▸ Data for processing
++++

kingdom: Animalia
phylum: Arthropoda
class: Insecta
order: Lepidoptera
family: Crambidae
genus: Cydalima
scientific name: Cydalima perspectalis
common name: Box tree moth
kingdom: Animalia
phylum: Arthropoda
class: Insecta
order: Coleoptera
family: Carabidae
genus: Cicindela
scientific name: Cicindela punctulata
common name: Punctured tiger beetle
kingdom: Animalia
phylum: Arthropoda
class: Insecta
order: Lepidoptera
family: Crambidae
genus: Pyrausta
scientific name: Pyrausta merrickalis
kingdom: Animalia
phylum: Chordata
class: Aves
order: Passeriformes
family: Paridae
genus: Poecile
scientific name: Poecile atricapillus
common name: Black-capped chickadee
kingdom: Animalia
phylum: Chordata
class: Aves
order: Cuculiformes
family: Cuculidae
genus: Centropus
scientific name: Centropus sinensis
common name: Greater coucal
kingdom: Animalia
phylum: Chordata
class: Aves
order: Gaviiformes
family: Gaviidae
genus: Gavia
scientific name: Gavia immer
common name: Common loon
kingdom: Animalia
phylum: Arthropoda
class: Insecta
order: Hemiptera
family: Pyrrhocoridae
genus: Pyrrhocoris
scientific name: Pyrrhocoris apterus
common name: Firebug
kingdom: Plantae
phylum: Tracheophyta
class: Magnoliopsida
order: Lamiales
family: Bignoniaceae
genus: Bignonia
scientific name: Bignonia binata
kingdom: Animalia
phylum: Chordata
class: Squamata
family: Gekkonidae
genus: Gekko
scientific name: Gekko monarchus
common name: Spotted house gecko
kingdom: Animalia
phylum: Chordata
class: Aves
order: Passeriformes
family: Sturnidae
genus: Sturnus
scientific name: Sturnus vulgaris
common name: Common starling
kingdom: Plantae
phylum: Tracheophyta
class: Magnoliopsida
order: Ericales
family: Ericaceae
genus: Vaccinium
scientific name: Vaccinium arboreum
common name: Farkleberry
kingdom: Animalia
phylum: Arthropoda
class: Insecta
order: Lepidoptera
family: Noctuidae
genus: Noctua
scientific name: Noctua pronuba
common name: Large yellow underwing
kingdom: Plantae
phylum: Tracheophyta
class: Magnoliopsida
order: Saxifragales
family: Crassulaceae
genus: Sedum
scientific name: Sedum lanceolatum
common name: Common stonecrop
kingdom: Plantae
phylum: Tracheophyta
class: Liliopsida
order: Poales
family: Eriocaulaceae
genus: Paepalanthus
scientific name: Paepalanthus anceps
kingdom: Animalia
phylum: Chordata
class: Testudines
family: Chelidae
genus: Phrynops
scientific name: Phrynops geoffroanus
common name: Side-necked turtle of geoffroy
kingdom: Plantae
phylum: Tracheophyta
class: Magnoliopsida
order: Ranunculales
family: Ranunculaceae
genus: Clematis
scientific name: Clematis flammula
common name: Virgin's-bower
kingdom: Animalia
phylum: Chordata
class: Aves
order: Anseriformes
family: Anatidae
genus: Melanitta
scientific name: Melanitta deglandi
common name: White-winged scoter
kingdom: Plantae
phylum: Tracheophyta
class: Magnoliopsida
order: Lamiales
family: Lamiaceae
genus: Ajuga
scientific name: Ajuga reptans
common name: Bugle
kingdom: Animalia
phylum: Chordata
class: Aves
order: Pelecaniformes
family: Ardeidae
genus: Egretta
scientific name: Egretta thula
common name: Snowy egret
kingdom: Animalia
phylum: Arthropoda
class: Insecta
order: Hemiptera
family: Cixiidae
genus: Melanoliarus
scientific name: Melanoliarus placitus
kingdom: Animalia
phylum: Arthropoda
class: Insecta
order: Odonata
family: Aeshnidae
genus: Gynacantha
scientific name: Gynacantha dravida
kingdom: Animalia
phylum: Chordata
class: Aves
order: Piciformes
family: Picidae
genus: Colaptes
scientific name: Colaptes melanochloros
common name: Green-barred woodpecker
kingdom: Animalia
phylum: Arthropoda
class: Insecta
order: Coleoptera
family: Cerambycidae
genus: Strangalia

++++

▸ Task to complete
Copy out this listing line for line, keeping every word and spelling the same.

▸ Response to this exercise
kingdom: Animalia
phylum: Arthropoda
class: Insecta
order: Lepidoptera
family: Crambidae
genus: Cydalima
scientific name: Cydalima perspectalis
common name: Box tree moth
kingdom: Animalia
phylum: Arthropoda
class: Insecta
order: Coleoptera
family: Carabidae
genus: Cicindela
scientific name: Cicindela punctulata
common name: Punctured tiger beetle
kingdom: Animalia
phylum: Arthropoda
class: Insecta
order: Lepidoptera
family: Crambidae
genus: Pyrausta
scientific name: Pyrausta merrickalis
kingdom: Animalia
phylum: Chordata
class: Aves
order: Passeriformes
family: Paridae
genus: Poecile
scientific name: Poecile atricapillus
common name: Black-capped chickadee
kingdom: Animalia
phylum: Chordata
class: Aves
order: Cuculiformes
family: Cuculidae
genus: Centropus
scientific name: Centropus sinensis
common name: Greater coucal
kingdom: Animalia
phylum: Chordata
class: Aves
order: Gaviiformes
family: Gaviidae
genus: Gavia
scientific name: Gavia immer
common name: Common loon
kingdom: Animalia
phylum: Arthropoda
class: Insecta
order: Hemiptera
family: Pyrrhocoridae
genus: Pyrrhocoris
scientific name: Pyrrhocoris apterus
common name: Firebug
kingdom: Plantae
phylum: Tracheophyta
class: Magnoliopsida
order: Lamiales
family: Bignoniaceae
genus: Bignonia
scientific name: Bignonia binata
kingdom: Animalia
phylum: Chordata
class: Squamata
family: Gekkonidae
genus: Gekko
scientific name: Gekko monarchus
common name: Spotted house gecko
kingdom: Animalia
phylum: Chordata
class: Aves
order: Passeriformes
family: Sturnidae
genus: Sturnus
scientific name: Sturnus vulgaris
common name: Common starling
kingdom: Plantae
phylum: Tracheophyta
class: Magnoliopsida
order: Ericales
family: Ericaceae
genus: Vaccinium
scientific name: Vaccinium arboreum
common name: Farkleberry
kingdom: Animalia
phylum: Arthropoda
class: Insecta
order: Lepidoptera
family: Noctuidae
genus: Noctua
scientific name: Noctua pronuba
common name: Large yellow underwing
kingdom: Plantae
phylum: Tracheophyta
class: Magnoliopsida
order: Saxifragales
family: Crassulaceae
genus: Sedum
scientific name: Sedum lanceolatum
common name: Common stonecrop
kingdom: Plantae
phylum: Tracheophyta
class: Liliopsida
order: Poales
family: Eriocaulaceae
genus: Paepalanthus
scientific name: Paepalanthus anceps
kingdom: Animalia
phylum: Chordata
class: Testudines
family: Chelidae
genus: Phrynops
scientific name: Phrynops geoffroanus
common name: Side-necked turtle of geoffroy
kingdom: Plantae
phylum: Tracheophyta
class: Magnoliopsida
order: Ranunculales
family: Ranunculaceae
genus: Clematis
scientific name: Clematis flammula
common name: Virgin's-bower
kingdom: Animalia
phylum: Chordata
class: Aves
order: Anseriformes
family: Anatidae
genus: Melanitta
scientific name: Melanitta deglandi
common name: White-winged scoter
kingdom: Plantae
phylum: Tracheophyta
class: Magnoliopsida
order: Lamiales
family: Lamiaceae
genus: Ajuga
scientific name: Ajuga reptans
common name: Bugle
kingdom: Animalia
phylum: Chordata
class: Aves
order: Pelecaniformes
family: Ardeidae
genus: Egretta
scientific name: Egretta thula
common name: Snowy egret
kingdom: Animalia
phylum: Arthropoda
class: Insecta
order: Hemiptera
family: Cixiidae
genus: Melanoliarus
scientific name: Melanoliarus placitus
kingdom: Animalia
phylum: Arthropoda
class: Insecta
order: Odonata
family: Aeshnidae
genus: Gynacantha
scientific name: Gynacantha dravida
kingdom: Animalia
phylum: Chordata
class: Aves
order: Piciformes
family: Picidae
genus: Colaptes
scientific name: Colaptes melanochloros
common name: Green-barred woodpecker
kingdom: Animalia
phylum: Arthropoda
class: Insecta
order: Coleoptera
family: Cerambycidae
genus: Strangalia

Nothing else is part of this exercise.